The EU is charging us £50 billion just to leave? How dare they! Well, if we’re leaving, there is no reason why we should have to pay. Let’s shove their Brexit divorce bill right up their common external tariff.
I was a Remainer, and even I was angered by chief Brexit negotiator Michel Barnier’s demand in December that Britain pay such a hefty penalty for leaving. It seemed petty, resentful, and unnecessarily antagonistic. And now that Article 50 has been triggered and the formal process of negotiating our exit has finally begun, I can see why some British people are furious of the EU’s threats that no talks can begin until we’ve settled our tab.
But then I looked at what that “divorce bill” actually is. And suddenly my rage felt a lot less justified. Essentially, that £50 billion figure represents money Britain has already committed to the EU. It covers things like salaries and pension liabilities for EU staff – our EU staff, I should add – which can’t be instantaneously cut off just because we’re leaving. These people still have jobs (for now) and even when they don’t, like any good employer we owe them the benefits they have earned up.
The rest is for projects the EU green-lighted while the UK was still a full member. The EU budget framework covers seven years. That means when annual EU budgets are set and new initiatives are costed, they are done so in the context of a seven-year cycle that considers how much money will be coming in (from member state contributions) and how much has been pledged to ongoing projects. The EU made decisions – with our participation and consent – that rely on Britain’s contributions up to the end of the current cycle, which is 2020. All they are asking is that we continue to contribute what we have already pledged.
In the context of a “divorce” (which is how Brexit is increasingly being viewed), that’s like continuing to pay child-support – except that, unlike child-support, it ends after just three years. But the divorce metaphor really only goes so far. It makes much more sense to think of Brexit like negotiating the termination of a contract (which what it actually is). In a business scenario, if one party has committed a certain amount of money over a set period, and decisions have been made on the basis of that money, that contribution is not up for debate – especially if, as is the case here, the leaving party had a seat at the table when that funding was allocated.
So why has such a momentous fuss been made about our exit bill? For this, I blame the EU, and Michel Barnier in particular. Not for expecting that money of course – the EU is entitled to it – but for demanding it in such an aggressive way and implying it was a penalty fine for leaving. If he hadn’t mentioned it, I have no doubt Theresa May, who by all accounts is a stickler for the rules, would have quietly paid it without question. This is the point she alluded to in her interview with Andrew Neil on Wednesday night, when she said Britain was a “law-abiding nation” and would meet its “obligations”.

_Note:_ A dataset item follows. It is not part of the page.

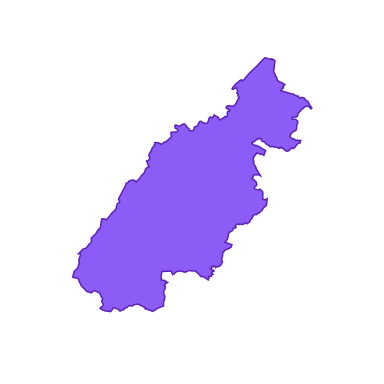 Jacala de Ledezma, Hidalgo, Mexico (Natural Earth projection), rotated 246°
{"feature_id": "50627088B43543909000862", "entity_name": "Jacala de Ledezma", "entity_type": "district", "adm_level": 2, "iso_a3": "MEX", "parent_name": "Mexico", "parent_adm1": "Hidalgo", "projection": "natural_earth1", "projection_center": [-99.159, 20.965], "detail": "fine", "context": "isolated", "style": "filled", "palette": "violet", "viewbox_px": 384, "rotation_deg": 246, "n_neighbors": 0, "source": "geoboundaries", "source_scale": "gbopen_adm2", "svg_char_len": 6098}
<svg xmlns="http://www.w3.org/2000/svg" viewBox="0 0 384 384"><g transform="rotate(246 192 192)"><path d="M254.9,197.0L250.8,195.5L249.9,193.7L249.9,192.8L249.4,191.7L249.1,190.2L248.5,189.0L248.4,188.2L248.9,187.0L247.9,183.7L250.9,181.0L252.3,178.1L251.3,178.0L250.9,177.7L249.2,175.3L248.5,173.7L246.1,171.2L245.4,171.0L245.5,170.3L244.0,168.2L242.8,167.4L240.1,167.2L239.3,166.4L238.7,165.0L238.9,163.2L232.2,162.8L232.6,161.1L232.3,159.7L231.5,158.5L231.0,158.4L228.6,155.6L227.8,153.0L225.3,148.9L225.2,147.8L223.9,145.1L224.8,144.5L225.8,144.4L227.1,142.7L227.7,139.1L226.7,137.3L226.8,135.4L224.8,133.7L215.4,121.9L212.1,122.0L211.8,119.2L209.7,117.2L207.6,116.0L206.2,112.9L205.4,110.2L203.9,107.6L201.4,102.5L203.4,100.7L204.1,98.6L196.9,93.9L196.0,92.5L196.0,91.3L195.3,91.2L195.0,89.9L192.6,86.6L192.1,84.2L190.9,82.1L191.0,81.3L186.9,79.7L186.2,76.8L183.9,72.9L184.1,69.0L181.7,63.2L181.1,64.7L179.3,64.2L177.4,62.0L175.0,60.6L174.1,60.6L172.0,59.3L169.3,56.8L167.8,53.6L167.4,52.0L162.7,48.4L160.8,50.5L160.2,52.1L159.6,52.5L157.2,52.9L155.5,52.4L153.3,52.9L151.5,52.7L143.8,55.5L141.0,58.7L141.0,59.9L141.7,61.8L141.4,63.0L137.9,66.1L136.9,66.6L133.5,66.4L130.8,67.0L128.9,65.0L128.0,64.9L125.6,65.4L124.3,64.2L123.8,63.2L123.6,61.2L122.9,60.7L121.6,61.5L118.5,64.5L117.1,67.2L115.9,68.7L115.9,69.3L117.0,71.4L118.3,72.6L118.2,73.3L114.8,77.1L112.8,77.5L112.3,78.5L112.7,80.2L112.1,81.8L113.1,82.9L112.9,85.5L113.2,85.7L113.7,88.1L112.1,91.6L112.5,92.7L112.4,94.8L111.5,97.1L108.2,100.0L106.9,100.7L106.0,102.0L105.2,102.3L104.9,101.8L103.9,101.9L103.3,103.2L101.5,104.9L101.3,105.5L99.0,107.3L99.1,110.0L99.8,113.0L99.5,119.6L103.3,121.4L104.5,122.8L107.8,124.9L109.8,124.7L111.9,125.2L113.6,126.6L114.4,127.9L116.6,129.3L117.8,128.6L118.9,130.4L119.4,133.0L120.7,131.8L122.2,131.1L124.3,128.0L125.2,128.8L126.9,129.1L131.6,132.2L128.2,140.8L124.4,140.7L124.4,141.8L125.5,145.2L125.0,148.4L121.4,153.4L121.6,157.4L120.6,158.5L119.4,160.9L119.3,161.6L118.5,162.7L117.0,163.6L116.1,163.8L114.7,164.8L111.4,165.6L110.7,166.4L110.6,167.2L109.7,168.0L109.4,168.7L108.1,169.1L107.1,170.2L106.0,170.2L105.0,171.3L106.2,171.8L106.5,172.7L107.1,173.0L108.1,172.8L107.1,175.7L107.9,175.9L108.4,176.4L108.3,177.7L108.9,177.6L110.0,176.8L111.0,177.8L110.6,179.3L110.8,180.0L111.4,180.2L112.4,179.1L112.6,178.3L113.7,178.2L114.5,177.7L114.6,178.9L115.9,179.9L115.8,180.3L115.0,180.7L115.6,181.8L115.5,182.3L114.3,182.8L113.3,182.8L113.9,184.1L113.4,184.6L113.1,185.6L113.1,187.4L113.5,188.7L115.3,191.1L116.8,191.6L117.6,191.3L118.4,191.5L121.3,194.1L123.6,194.9L124.2,196.5L124.7,196.8L125.6,199.7L125.3,201.8L125.6,204.9L126.1,205.9L126.8,206.1L127.6,207.0L132.9,201.6L134.2,205.0L134.9,205.2L137.1,207.4L139.0,208.3L140.2,210.4L139.9,211.1L140.4,213.5L141.8,214.6L141.9,215.0L141.5,217.6L141.9,217.9L142.7,217.4L143.5,217.9L144.2,220.1L144.0,221.2L143.0,221.7L143.1,223.0L142.5,223.6L141.4,225.7L142.3,227.2L142.5,228.2L140.8,229.0L140.6,229.8L141.4,232.7L142.8,234.0L143.3,235.6L144.4,237.2L145.9,238.6L145.6,240.7L145.1,241.9L145.6,242.3L145.5,244.9L147.2,249.3L148.2,250.4L148.6,251.6L148.9,251.7L149.4,254.5L155.3,258.0L155.2,255.7L155.7,254.7L156.8,253.8L163.2,256.7L167.0,255.3L166.7,253.9L168.6,251.1L169.4,250.7L170.8,250.7L171.5,252.2L171.3,252.6L172.3,254.2L173.9,254.6L175.8,254.6L176.3,254.1L178.2,253.6L179.7,252.1L181.3,254.4L181.8,254.6L182.6,255.6L181.4,257.7L181.1,259.3L179.0,261.1L187.6,260.1L188.1,260.4L193.1,259.9L194.5,260.8L197.8,261.5L198.5,262.1L201.4,267.4L198.8,269.6L197.8,271.8L196.2,272.5L199.9,276.1L204.3,272.9L205.4,272.5L208.9,269.1L209.1,268.3L209.6,267.5L211.8,266.7L211.9,266.3L212.3,266.4L212.5,267.2L213.0,267.5L213.1,267.8L212.7,268.5L213.0,270.4L213.7,272.4L213.4,272.7L213.8,273.4L213.6,273.8L214.1,274.4L213.1,275.3L212.8,276.7L212.3,276.9L211.5,276.5L210.4,276.5L209.3,277.1L208.6,278.4L205.4,279.4L204.6,280.4L202.8,281.0L201.5,282.0L200.9,284.1L199.5,285.4L199.0,287.1L197.4,288.6L196.4,289.1L196.3,289.7L196.6,290.4L196.3,290.9L196.7,291.4L196.6,291.9L195.0,292.3L194.3,293.4L192.7,293.7L192.2,294.3L190.9,294.8L190.4,295.9L190.3,297.5L191.7,300.2L190.7,302.0L190.7,303.5L192.9,307.7L193.1,309.9L192.9,310.8L194.3,311.5L194.8,312.3L195.4,311.3L195.7,309.9L196.7,309.4L196.6,308.8L197.3,307.3L198.7,307.1L199.5,305.6L200.2,305.4L201.5,304.1L202.5,304.0L203.0,304.1L205.5,306.9L206.2,312.3L208.0,313.7L210.3,314.8L212.4,316.9L213.8,317.3L215.8,316.5L216.7,315.6L217.5,313.4L218.2,313.0L219.2,313.7L218.8,316.5L218.3,317.2L218.1,318.4L218.3,319.0L220.7,321.2L221.3,322.2L221.8,323.9L223.1,326.1L223.1,327.9L223.6,328.6L224.0,330.4L224.0,331.2L223.2,332.6L221.9,334.0L219.6,334.3L219.9,335.6L224.4,334.8L225.7,334.9L228.0,334.6L229.8,333.0L231.7,333.0L233.3,331.5L233.9,330.4L233.6,330.3L233.9,329.0L234.6,328.1L236.4,328.1L237.1,326.5L237.7,326.4L238.2,325.5L240.1,324.6L240.8,323.3L248.6,314.3L249.5,315.9L250.0,318.0L251.4,318.2L251.9,318.8L252.3,320.5L254.2,319.5L255.6,318.0L259.1,315.4L262.5,316.0L263.8,315.3L265.4,315.9L268.4,315.4L278.3,321.2L279.9,320.3L280.0,319.2L280.3,319.1L280.3,319.5L281.1,319.1L281.4,318.4L281.1,317.7L285.0,313.4L283.9,309.9L281.1,303.6L277.2,292.7L273.4,284.9L273.1,283.1L273.6,283.2L274.5,282.6L274.2,280.1L273.8,279.6L273.1,276.5L270.9,271.7L270.0,270.6L269.5,270.6L269.2,271.3L269.2,274.8L266.1,274.9L265.3,274.7L264.3,273.2L262.4,273.7L260.6,273.0L258.5,273.2L257.9,271.5L255.6,269.0L253.5,265.3L256.1,259.8L256.1,258.2L254.6,257.4L253.0,258.8L251.1,259.9L250.7,259.3L251.0,257.4L249.8,256.3L247.5,255.6L246.8,254.5L246.5,253.6L247.5,253.2L246.3,247.1L246.5,246.7L249.5,246.4L253.4,243.4L252.0,241.8L251.5,240.4L253.1,239.3L253.1,238.7L252.3,237.5L248.9,234.5L248.8,233.5L249.5,231.7L251.0,230.0L252.7,229.3L253.3,227.9L253.0,227.1L250.3,223.9L250.1,222.7L250.4,221.1L249.9,220.2L249.1,219.9L247.8,218.2L247.6,217.8L247.7,217.2L248.6,215.5L249.4,214.9L250.5,215.1L253.5,213.8L255.5,213.6L257.5,212.5L257.6,210.1L257.2,207.0L259.8,204.6L259.6,203.6L259.1,203.0L257.1,202.7L255.4,204.1L253.9,204.0L253.3,203.6L253.0,202.6L255.0,197.6L254.9,197.0Z" fill="#8b5cf6" stroke="#5b21b6" stroke-width="1.5"/></g></svg>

There really wasn’t a question of whether or not Britain would pay what it owes until the EU negotiators brought it up. That, of course, sparked the ire of the ultra-Brexiteers who believe the UK won’t be fully freed from the EU until we brick up the Euro Tunnel and purge the English dictionary of French words. This small but incessantly loud minority of Leavers really does want Britain to walk away with no deal whatsoever, and will latch on to any hint that the EU is treating us unfairly to amplify their calls for a detrimentally hard Brexit. A punishment bill of £50 billion plays right into their hands.
But the rest of us shouldn’t have been fooled – after all, Theresa May wasn’t. So let’s repeat our commitment to paying what we have already agreed to pay, and move on to the million more important issues of negotiating our future relationship with the EU. These negotiations are too important to be stalled on a trivial technicality.